■ **EXERCISE DIRECTIONS**: Below are some records; work out how many of their lines contain "should" and give the number only.

[Data extracted from a collection]

---+---

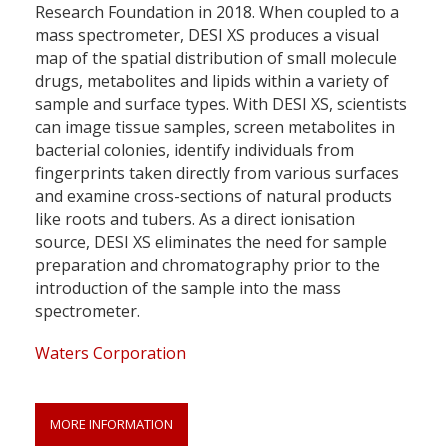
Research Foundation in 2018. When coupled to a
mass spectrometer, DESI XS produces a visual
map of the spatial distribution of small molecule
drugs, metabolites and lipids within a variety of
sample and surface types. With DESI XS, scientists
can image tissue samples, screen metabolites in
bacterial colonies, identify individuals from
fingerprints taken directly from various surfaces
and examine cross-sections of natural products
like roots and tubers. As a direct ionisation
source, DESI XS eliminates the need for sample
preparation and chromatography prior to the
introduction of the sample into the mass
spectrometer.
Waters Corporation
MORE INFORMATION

---+---

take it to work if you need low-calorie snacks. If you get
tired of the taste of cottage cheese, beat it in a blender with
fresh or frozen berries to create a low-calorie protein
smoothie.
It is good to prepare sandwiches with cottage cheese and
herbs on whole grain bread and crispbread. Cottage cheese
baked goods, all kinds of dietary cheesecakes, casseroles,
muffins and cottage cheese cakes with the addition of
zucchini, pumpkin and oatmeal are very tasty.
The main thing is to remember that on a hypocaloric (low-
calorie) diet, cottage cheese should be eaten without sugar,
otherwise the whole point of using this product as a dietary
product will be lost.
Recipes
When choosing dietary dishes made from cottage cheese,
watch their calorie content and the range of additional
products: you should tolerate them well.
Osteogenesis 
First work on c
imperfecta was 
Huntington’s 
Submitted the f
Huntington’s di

---+---

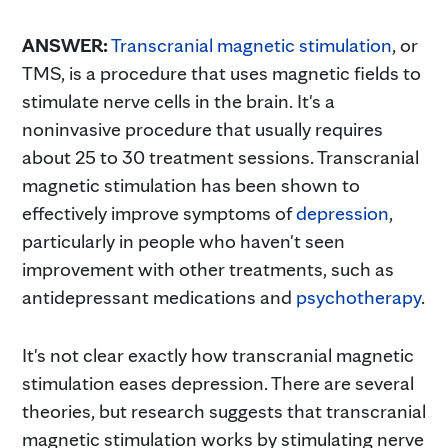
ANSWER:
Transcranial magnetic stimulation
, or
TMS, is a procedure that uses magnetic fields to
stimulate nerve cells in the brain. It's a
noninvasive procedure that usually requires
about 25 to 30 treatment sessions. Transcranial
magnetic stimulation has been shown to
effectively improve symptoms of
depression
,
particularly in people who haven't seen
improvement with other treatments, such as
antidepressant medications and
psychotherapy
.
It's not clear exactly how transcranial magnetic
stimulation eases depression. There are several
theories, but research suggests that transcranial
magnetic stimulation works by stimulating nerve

---+---

■ **SOLVED EXERCISE**: 2